Nothing starts the holiday season better than a glass of eggnog. But, when it comes to this creamy dairy-based beverage you either love it or pass it over while reaching for the butter at the supermarket.
Often spiked and more popular than that ugly sweater you unwrapped last Christmas, that’s still in the box and shoved way under the bed, it really becomes a drinker’s choice of whether or not you like bourbon, brandy or rum in a mug of melted ice cream. Because essentially the nog is a mixture of eggs, sugar, cream and nutmeg.
This Christmas party staple even has roots dating back to medieval England and later made popular in early America.
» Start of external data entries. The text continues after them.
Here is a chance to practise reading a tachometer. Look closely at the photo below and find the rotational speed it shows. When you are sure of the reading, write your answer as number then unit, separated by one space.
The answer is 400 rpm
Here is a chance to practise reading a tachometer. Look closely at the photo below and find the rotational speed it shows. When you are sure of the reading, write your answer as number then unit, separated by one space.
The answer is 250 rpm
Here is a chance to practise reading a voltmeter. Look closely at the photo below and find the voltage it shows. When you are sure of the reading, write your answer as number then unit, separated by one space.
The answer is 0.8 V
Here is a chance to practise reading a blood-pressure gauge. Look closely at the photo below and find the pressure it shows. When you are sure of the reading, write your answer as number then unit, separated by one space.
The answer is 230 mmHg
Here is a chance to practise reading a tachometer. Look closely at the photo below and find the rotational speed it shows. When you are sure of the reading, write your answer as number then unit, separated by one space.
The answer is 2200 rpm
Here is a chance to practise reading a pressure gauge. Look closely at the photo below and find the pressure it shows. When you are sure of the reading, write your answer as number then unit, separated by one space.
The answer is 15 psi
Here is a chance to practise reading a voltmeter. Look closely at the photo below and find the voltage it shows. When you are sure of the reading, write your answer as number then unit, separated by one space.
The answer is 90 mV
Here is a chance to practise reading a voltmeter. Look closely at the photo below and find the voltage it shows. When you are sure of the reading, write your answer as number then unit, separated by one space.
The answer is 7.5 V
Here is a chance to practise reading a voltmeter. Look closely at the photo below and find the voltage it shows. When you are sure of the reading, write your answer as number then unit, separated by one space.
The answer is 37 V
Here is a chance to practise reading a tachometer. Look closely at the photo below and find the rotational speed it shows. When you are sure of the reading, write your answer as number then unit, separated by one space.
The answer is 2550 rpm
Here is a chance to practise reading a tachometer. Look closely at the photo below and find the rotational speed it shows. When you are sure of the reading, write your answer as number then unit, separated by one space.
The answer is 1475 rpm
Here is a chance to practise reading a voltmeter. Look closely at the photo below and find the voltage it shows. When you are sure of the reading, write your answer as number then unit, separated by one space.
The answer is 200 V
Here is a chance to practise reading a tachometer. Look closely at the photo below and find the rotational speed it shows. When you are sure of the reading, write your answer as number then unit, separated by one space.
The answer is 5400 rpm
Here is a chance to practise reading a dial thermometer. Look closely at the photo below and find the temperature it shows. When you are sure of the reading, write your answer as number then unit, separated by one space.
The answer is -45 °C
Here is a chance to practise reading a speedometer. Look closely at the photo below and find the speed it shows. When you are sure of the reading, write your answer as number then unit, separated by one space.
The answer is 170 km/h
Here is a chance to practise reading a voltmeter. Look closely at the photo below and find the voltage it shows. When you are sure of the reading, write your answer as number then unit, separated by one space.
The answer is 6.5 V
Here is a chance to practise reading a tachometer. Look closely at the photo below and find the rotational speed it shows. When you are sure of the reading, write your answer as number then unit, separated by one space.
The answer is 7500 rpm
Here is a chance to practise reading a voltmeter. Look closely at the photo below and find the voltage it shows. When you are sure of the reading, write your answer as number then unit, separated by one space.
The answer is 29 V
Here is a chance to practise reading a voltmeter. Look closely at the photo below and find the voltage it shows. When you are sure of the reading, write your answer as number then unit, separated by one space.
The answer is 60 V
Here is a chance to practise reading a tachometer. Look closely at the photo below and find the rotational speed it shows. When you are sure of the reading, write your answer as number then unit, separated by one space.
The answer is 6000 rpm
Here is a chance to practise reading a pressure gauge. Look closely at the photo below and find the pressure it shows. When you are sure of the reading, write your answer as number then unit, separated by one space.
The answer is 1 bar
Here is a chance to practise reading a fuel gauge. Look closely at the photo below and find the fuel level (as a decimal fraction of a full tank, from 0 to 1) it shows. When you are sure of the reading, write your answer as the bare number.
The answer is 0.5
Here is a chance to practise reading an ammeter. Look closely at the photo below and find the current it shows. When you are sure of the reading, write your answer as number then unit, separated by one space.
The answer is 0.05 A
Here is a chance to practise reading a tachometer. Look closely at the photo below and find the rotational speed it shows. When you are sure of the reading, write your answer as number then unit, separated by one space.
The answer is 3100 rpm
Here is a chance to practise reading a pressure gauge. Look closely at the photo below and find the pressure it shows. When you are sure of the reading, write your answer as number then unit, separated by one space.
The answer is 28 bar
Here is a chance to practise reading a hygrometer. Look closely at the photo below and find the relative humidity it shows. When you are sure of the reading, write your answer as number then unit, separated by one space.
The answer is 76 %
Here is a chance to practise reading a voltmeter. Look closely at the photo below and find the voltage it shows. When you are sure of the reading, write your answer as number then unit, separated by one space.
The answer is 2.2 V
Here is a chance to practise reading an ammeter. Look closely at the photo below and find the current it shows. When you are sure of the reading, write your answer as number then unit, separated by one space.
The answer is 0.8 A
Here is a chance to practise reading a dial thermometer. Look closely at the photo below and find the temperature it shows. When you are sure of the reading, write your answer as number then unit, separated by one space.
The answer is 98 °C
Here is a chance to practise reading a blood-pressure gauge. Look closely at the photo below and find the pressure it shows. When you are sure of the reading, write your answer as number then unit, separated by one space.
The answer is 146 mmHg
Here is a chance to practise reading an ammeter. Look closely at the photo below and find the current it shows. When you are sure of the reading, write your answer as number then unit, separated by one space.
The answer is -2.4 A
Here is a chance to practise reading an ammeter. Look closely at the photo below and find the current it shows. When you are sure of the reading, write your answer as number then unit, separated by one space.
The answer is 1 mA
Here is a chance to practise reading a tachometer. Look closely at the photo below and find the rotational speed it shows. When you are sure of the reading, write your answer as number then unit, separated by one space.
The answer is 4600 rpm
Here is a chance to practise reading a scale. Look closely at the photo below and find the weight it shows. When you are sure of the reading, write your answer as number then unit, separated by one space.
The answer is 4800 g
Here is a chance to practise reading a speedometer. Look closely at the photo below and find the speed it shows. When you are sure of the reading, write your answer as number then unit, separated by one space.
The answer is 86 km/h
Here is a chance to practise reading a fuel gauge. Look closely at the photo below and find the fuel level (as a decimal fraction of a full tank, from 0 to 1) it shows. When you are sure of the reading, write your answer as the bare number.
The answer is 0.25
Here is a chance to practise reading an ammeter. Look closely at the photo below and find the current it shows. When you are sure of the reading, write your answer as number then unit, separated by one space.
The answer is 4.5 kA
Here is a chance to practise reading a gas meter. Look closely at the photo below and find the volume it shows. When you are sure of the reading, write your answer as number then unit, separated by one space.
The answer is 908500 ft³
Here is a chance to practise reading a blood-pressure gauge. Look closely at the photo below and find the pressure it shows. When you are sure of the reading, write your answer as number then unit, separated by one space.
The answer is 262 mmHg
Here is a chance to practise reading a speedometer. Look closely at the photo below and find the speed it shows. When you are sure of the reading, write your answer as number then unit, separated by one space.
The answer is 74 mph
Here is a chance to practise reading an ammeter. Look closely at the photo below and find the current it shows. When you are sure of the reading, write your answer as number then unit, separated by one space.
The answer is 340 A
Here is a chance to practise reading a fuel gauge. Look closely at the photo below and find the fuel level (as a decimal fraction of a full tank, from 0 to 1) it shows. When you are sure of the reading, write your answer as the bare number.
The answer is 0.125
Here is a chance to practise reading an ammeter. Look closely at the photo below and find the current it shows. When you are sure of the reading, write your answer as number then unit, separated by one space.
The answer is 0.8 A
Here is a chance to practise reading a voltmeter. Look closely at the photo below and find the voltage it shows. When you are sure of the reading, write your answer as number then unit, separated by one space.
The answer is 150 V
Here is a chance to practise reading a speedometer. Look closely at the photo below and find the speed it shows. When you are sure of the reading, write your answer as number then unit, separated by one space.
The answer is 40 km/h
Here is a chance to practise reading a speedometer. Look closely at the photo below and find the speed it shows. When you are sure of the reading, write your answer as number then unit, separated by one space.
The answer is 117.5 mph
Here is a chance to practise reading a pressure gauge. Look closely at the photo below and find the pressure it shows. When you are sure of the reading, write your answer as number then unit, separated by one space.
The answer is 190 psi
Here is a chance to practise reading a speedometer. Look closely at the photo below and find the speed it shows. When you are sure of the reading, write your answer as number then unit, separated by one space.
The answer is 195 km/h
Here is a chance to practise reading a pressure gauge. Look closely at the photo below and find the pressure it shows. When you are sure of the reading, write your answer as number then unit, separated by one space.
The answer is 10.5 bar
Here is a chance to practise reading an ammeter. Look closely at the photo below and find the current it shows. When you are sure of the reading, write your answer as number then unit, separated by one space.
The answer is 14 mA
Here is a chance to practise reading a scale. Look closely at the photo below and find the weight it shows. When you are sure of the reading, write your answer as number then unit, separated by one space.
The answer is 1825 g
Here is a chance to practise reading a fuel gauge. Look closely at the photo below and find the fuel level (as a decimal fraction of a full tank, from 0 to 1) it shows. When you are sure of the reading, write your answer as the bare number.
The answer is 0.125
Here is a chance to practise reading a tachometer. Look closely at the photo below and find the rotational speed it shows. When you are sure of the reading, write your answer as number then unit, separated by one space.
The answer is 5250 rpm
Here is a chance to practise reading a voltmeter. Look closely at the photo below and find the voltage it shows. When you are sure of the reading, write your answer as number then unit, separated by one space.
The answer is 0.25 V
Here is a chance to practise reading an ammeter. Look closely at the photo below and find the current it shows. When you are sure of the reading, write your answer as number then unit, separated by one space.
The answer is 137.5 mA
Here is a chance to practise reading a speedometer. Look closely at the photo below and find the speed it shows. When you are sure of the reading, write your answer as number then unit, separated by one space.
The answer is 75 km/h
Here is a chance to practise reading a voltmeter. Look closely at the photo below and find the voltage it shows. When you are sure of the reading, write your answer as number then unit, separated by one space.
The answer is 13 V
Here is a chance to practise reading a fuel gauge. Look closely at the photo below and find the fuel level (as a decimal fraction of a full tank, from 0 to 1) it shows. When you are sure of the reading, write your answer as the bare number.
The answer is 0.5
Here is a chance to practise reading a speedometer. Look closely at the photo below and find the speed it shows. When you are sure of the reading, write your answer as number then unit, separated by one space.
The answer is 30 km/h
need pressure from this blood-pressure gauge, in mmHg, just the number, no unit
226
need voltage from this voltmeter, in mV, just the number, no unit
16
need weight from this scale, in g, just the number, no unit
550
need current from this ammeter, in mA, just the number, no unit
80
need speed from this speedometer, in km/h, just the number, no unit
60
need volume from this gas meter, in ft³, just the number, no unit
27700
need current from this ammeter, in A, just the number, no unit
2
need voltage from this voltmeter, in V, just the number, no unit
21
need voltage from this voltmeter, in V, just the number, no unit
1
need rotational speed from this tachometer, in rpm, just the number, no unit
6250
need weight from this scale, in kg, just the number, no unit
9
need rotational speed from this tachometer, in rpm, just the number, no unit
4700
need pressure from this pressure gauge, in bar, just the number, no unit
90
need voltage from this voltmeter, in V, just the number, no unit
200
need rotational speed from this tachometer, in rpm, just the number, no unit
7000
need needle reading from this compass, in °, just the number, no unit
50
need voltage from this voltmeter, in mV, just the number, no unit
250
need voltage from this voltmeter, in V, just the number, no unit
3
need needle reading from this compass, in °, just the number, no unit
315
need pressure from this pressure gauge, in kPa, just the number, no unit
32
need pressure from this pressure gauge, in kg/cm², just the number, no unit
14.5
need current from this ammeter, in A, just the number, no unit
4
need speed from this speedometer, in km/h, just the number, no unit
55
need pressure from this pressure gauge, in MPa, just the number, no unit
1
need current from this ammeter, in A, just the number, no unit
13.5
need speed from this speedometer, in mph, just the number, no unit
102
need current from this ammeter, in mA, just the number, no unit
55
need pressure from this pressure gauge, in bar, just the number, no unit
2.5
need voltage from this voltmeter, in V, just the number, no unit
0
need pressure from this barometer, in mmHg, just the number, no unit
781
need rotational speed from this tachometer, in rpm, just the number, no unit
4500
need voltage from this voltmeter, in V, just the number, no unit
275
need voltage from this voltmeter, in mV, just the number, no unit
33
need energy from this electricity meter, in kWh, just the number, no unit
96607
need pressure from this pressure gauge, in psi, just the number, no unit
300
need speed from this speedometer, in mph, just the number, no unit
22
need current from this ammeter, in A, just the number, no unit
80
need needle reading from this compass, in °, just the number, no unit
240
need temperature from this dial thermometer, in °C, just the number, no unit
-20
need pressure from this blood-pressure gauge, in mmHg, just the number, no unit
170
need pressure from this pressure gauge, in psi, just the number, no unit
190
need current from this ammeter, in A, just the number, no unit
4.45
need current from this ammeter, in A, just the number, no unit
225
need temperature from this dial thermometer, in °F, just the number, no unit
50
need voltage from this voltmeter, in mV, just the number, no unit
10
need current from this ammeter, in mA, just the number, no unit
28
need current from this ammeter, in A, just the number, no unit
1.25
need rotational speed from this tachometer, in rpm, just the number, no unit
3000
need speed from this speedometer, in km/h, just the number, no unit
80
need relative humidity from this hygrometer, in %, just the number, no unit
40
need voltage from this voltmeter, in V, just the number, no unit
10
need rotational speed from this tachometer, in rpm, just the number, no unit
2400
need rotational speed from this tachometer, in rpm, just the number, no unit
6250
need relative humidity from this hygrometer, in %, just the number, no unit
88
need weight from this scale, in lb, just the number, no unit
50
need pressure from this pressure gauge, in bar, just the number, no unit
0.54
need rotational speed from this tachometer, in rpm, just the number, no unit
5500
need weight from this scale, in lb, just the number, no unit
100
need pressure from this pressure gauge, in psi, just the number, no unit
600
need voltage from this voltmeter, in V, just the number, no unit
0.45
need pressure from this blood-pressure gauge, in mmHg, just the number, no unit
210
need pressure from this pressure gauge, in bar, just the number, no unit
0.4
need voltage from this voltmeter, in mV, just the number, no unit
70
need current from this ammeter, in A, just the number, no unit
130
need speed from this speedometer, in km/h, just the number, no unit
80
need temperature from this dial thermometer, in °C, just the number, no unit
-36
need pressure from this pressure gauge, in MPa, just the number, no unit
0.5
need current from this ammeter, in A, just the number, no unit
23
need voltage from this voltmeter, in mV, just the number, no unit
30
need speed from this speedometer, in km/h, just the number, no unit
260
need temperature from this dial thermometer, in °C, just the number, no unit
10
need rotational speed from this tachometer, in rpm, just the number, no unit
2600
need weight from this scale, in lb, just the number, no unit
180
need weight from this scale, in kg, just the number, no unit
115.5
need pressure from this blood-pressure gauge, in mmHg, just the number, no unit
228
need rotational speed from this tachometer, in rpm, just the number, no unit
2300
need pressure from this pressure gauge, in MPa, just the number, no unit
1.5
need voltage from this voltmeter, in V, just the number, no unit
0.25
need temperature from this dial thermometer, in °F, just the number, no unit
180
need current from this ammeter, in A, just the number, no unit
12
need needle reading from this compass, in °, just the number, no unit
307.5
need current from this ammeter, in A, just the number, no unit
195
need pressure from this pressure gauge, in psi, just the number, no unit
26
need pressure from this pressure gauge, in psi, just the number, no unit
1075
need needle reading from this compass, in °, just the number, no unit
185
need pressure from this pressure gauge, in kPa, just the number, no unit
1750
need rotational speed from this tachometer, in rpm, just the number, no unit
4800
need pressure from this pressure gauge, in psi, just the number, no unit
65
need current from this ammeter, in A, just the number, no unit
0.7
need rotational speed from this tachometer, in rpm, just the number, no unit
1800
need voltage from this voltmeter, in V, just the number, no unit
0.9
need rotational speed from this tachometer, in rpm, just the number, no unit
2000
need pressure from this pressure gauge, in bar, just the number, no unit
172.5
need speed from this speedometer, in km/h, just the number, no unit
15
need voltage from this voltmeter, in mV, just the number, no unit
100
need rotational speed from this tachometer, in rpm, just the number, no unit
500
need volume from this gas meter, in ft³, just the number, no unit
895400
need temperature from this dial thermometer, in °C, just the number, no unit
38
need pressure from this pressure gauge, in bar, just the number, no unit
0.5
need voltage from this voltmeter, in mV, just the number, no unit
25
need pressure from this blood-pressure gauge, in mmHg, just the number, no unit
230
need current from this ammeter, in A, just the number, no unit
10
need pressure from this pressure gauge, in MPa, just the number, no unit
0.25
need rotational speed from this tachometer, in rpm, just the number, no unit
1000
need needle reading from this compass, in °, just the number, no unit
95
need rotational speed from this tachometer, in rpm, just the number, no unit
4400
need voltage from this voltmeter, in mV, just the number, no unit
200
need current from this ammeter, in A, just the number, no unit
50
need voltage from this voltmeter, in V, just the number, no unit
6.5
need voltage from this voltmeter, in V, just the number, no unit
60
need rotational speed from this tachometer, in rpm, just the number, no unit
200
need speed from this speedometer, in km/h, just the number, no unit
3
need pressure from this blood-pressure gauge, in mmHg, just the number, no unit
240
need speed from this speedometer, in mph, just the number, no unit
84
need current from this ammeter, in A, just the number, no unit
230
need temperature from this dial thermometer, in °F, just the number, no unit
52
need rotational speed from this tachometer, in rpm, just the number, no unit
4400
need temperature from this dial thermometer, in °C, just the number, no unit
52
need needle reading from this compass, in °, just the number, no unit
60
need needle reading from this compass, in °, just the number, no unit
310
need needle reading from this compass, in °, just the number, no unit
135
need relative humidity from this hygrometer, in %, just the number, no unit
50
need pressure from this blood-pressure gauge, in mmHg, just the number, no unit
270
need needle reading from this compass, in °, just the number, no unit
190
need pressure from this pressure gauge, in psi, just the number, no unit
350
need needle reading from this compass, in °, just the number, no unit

The British beverage was known as “posset” and created with beer or wine and often served in a wooden cup known as a “nog” or “noggin”. With the main ingredient being egg, the name naturally became eggnog.
For the folks who welcome this whimsical holiday drink, from lattes to cakes, cookies, custards and even French toast, the finest eggnog is always the one you make from scratch in your kitchen.
So, dust off that sangria pitcher you bought for Thanksgiving and check out this eggnog recipe that will make you a kitchen rock star at your next Christmas party.
Yield: 1 Serving
Total: 5 minutes
Prep time: 5 minutes
1 egg yolk
1 oz heavy cream
1 oz whole milk
2 oz spirits (Rum, Brandy or Bourbon)
1 oz simple syrup
1 dash, freshly grated nutmeg
1 dash, freshly grated allspice
1 cup ice
Garnish: freshly grated cinnamon
Beat egg yolk in a tall glass until thick and pale. Whisk in milk and cream. Mix in spirits and simple syrup. Add nutmeg and allspice and stir until completely blended. Gradually add ice. Shake well for at least 60 seconds so all ingredients combine well and become chilled. Strain into glass and garnish with freshly grated cinnamon.